╭──

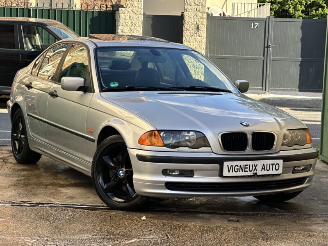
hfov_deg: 25.3
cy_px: 123
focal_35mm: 77
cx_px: 164
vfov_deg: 19.1
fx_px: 730
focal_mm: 9
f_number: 2.8
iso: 25
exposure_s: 1/121
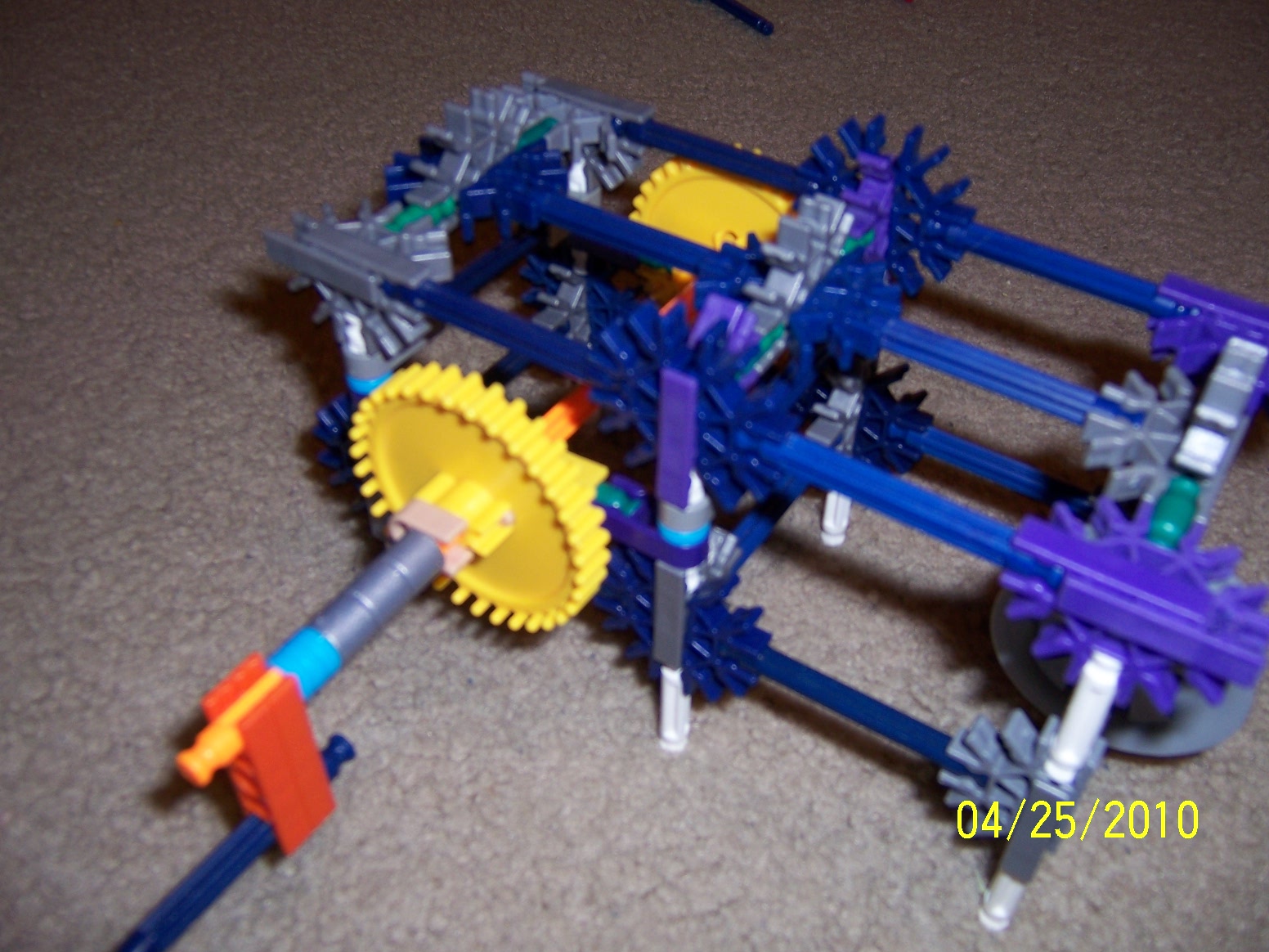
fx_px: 1210
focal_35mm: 33
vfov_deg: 42.9
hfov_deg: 55.4
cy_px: 476
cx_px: 634
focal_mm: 5.5
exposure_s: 1/60
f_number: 2.8
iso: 80
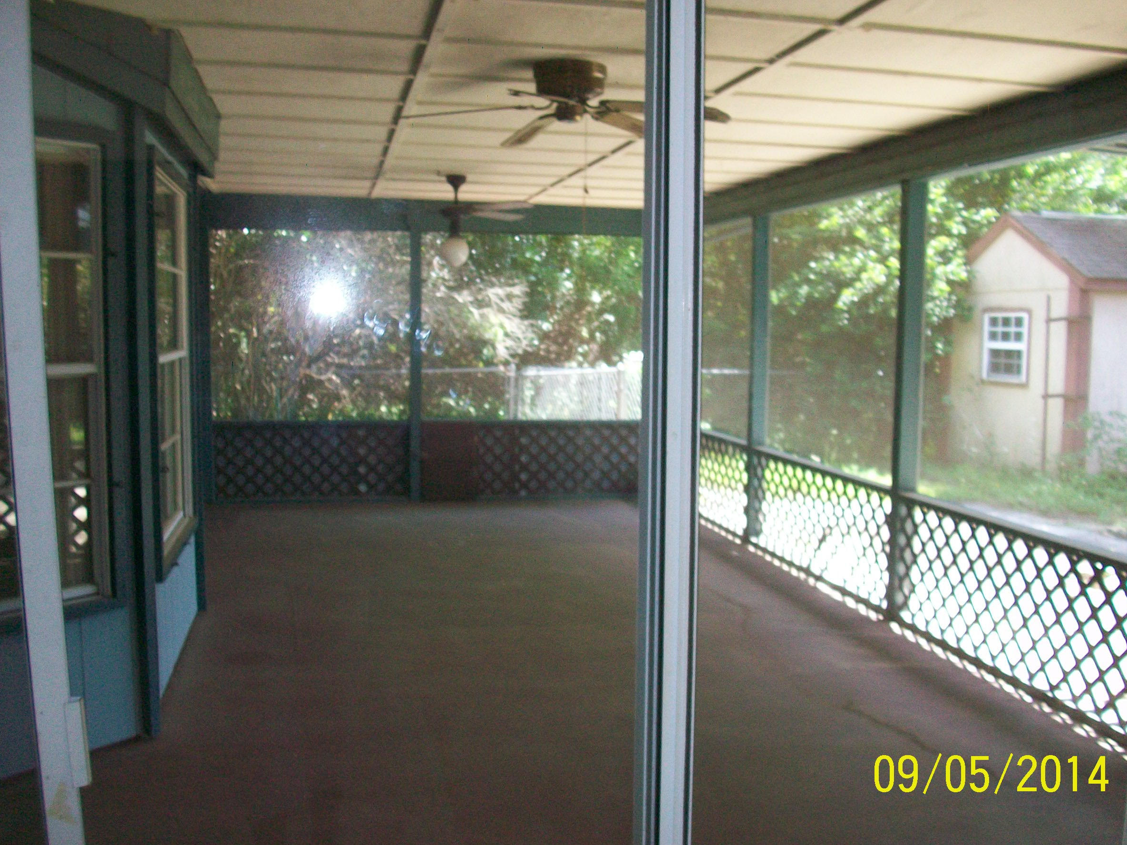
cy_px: 417
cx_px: 556
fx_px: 1139
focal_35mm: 35
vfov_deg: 40.7
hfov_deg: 52.6
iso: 120
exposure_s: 1/60
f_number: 2.8
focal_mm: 5.7
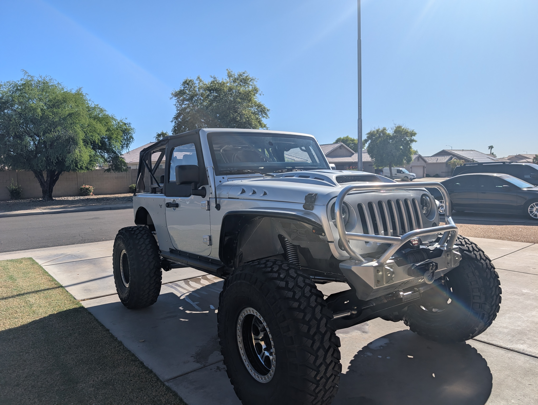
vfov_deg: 56.9
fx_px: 374
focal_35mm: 24
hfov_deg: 71.5
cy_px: 202
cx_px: 269
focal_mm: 6.9
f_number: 1.68
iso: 20
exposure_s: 1/1443
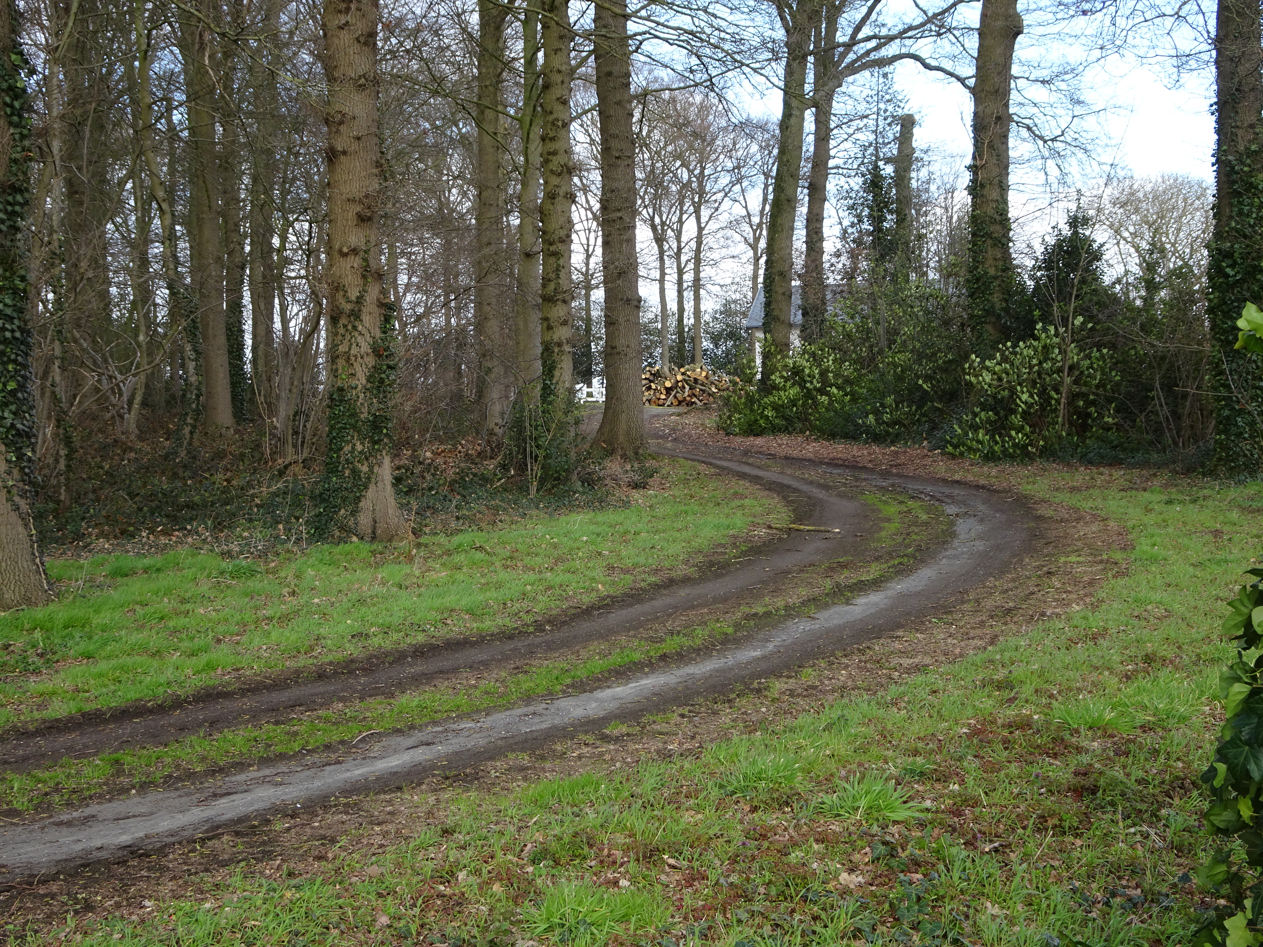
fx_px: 2043
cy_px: 474
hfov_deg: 34.3
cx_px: 632
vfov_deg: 26.1
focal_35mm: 56
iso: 80
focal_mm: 9.52
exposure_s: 1/125
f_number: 4.5
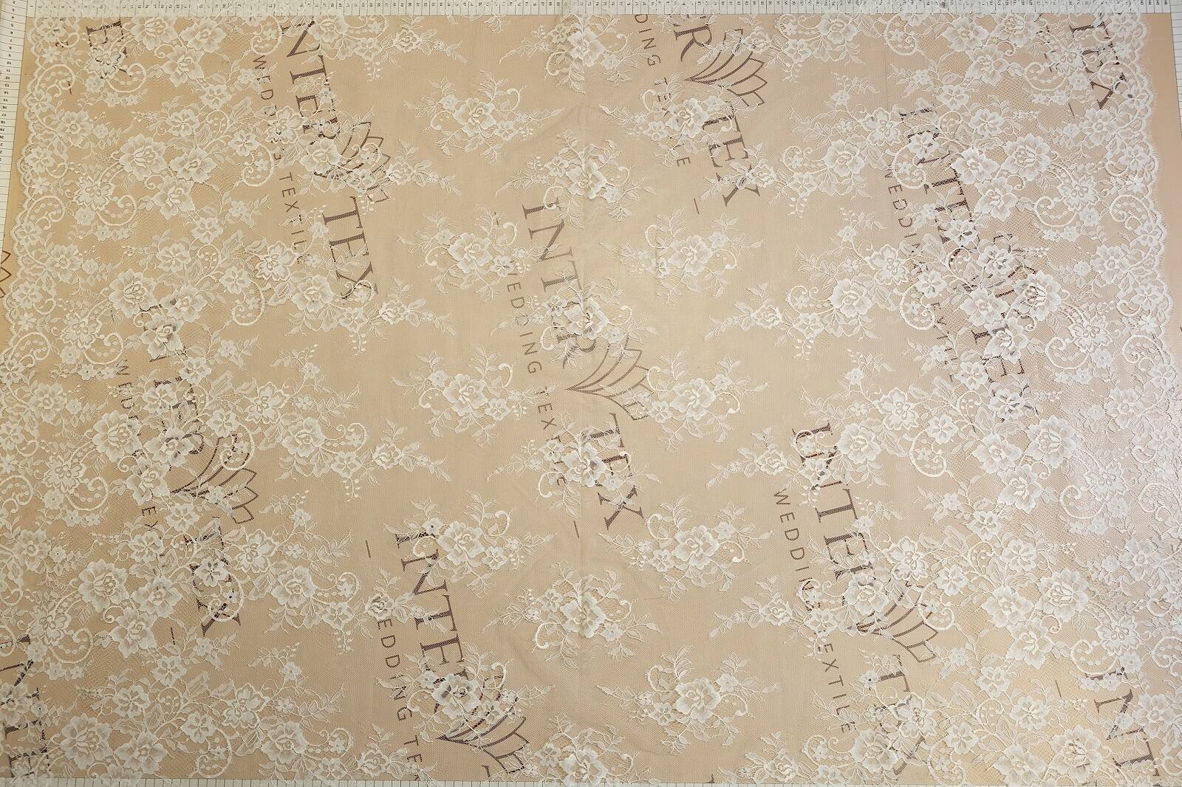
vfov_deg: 40.0
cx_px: 591
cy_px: 394
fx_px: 1083
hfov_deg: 57.2
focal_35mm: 33
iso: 200
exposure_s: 1/150
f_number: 4.5
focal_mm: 22.3
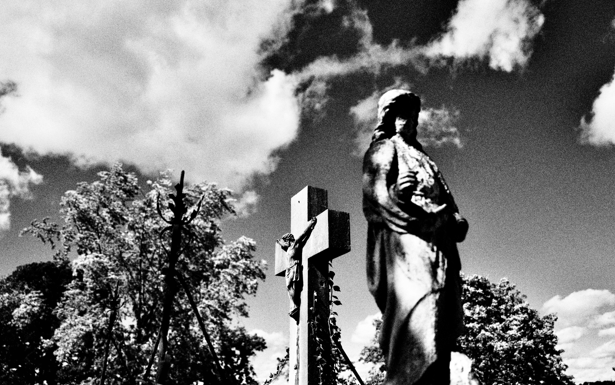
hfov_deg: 64.6
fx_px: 486
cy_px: 207
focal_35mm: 29
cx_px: 304
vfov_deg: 43.1
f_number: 2
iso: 200
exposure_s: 1/3200
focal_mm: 28
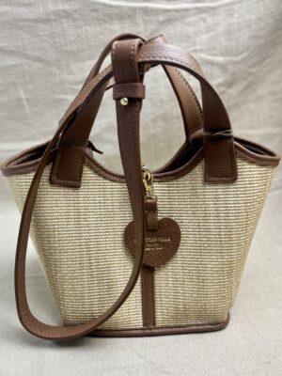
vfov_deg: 67.3
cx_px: 141
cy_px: 188
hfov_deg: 53.1
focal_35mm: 26
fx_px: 282
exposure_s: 1/112
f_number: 1.6
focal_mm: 5.1
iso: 32
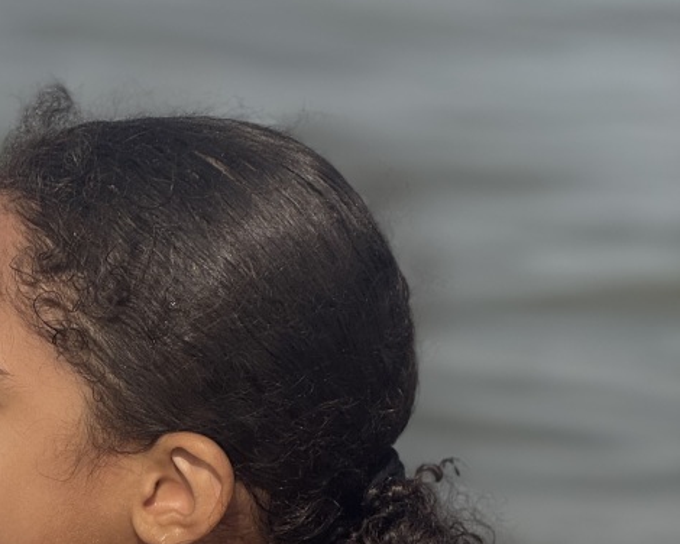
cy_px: 728
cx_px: 113
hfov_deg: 7.3
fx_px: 5353
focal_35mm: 266
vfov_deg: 5.8
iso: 50
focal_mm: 15.66
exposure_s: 1/1689
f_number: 2.8
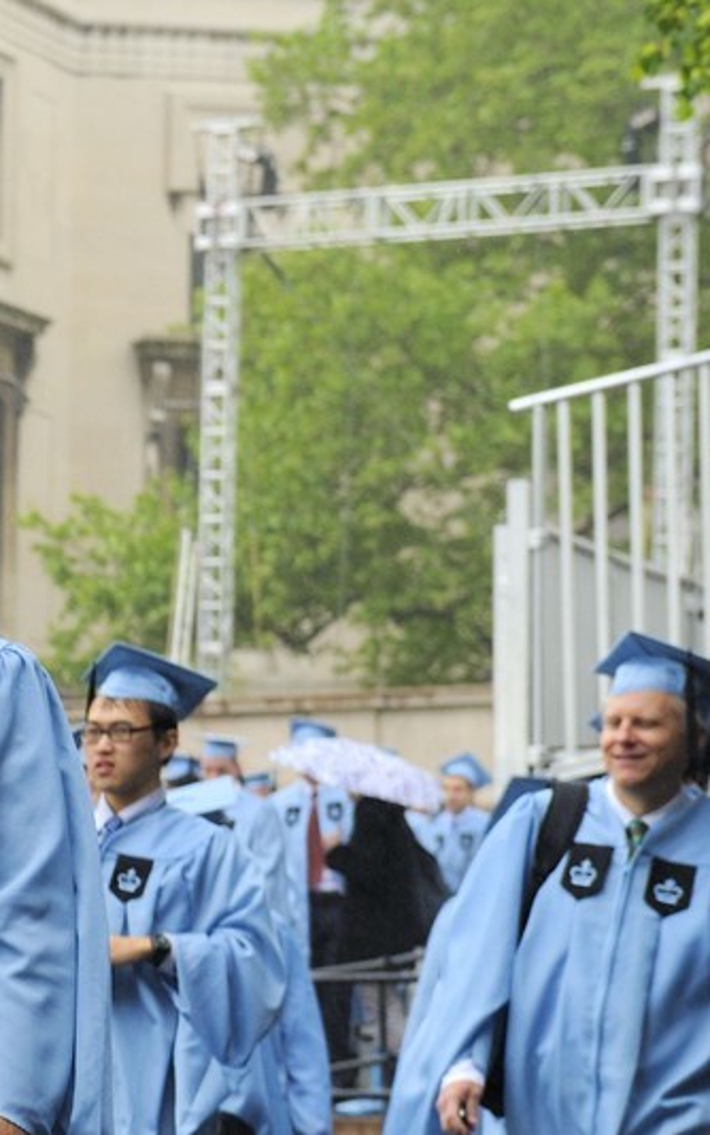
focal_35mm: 168
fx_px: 5198
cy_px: 961
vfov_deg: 12.4
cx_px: -957
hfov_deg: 7.3
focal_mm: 55
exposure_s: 1/200
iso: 800
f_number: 4.5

╰──

**Written task:**
The job is to copy all the records precisely while omitting any picture.

**Exercise output:**
hfov_deg: 25.3
cy_px: 123
focal_35mm: 77
cx_px: 164
vfov_deg: 19.1
fx_px: 730
focal_mm: 9
f_number: 2.8
iso: 25
exposure_s: 1/121
fx_px: 1210
focal_35mm: 33
vfov_deg: 42.9
hfov_deg: 55.4
cy_px: 476
cx_px: 634
focal_mm: 5.5
exposure_s: 1/60
f_number: 2.8
iso: 80
cy_px: 417
cx_px: 556
fx_px: 1139
focal_35mm: 35
vfov_deg: 40.7
hfov_deg: 52.6
iso: 120
exposure_s: 1/60
f_number: 2.8
focal_mm: 5.7
vfov_deg: 56.9
fx_px: 374
focal_35mm: 24
hfov_deg: 71.5
cy_px: 202
cx_px: 269
focal_mm: 6.9
f_number: 1.68
iso: 20
exposure_s: 1/1443
fx_px: 2043
cy_px: 474
hfov_deg: 34.3
cx_px: 632
vfov_deg: 26.1
focal_35mm: 56
iso: 80
focal_mm: 9.52
exposure_s: 1/125
f_number: 4.5
vfov_deg: 40.0
cx_px: 591
cy_px: 394
fx_px: 1083
hfov_deg: 57.2
focal_35mm: 33
iso: 200
exposure_s: 1/150
f_number: 4.5
focal_mm: 22.3
hfov_deg: 64.6
fx_px: 486
cy_px: 207
focal_35mm: 29
cx_px: 304
vfov_deg: 43.1
f_number: 2
iso: 200
exposure_s: 1/3200
focal_mm: 28
vfov_deg: 67.3
cx_px: 141
cy_px: 188
hfov_deg: 53.1
focal_35mm: 26
fx_px: 282
exposure_s: 1/112
f_number: 1.6
focal_mm: 5.1
iso: 32
cy_px: 728
cx_px: 113
hfov_deg: 7.3
fx_px: 5353
focal_35mm: 266
vfov_deg: 5.8
iso: 50
focal_mm: 15.66
exposure_s: 1/1689
f_number: 2.8
focal_35mm: 168
fx_px: 5198
cy_px: 961
vfov_deg: 12.4
cx_px: -957
hfov_deg: 7.3
focal_mm: 55
exposure_s: 1/200
iso: 800
f_number: 4.5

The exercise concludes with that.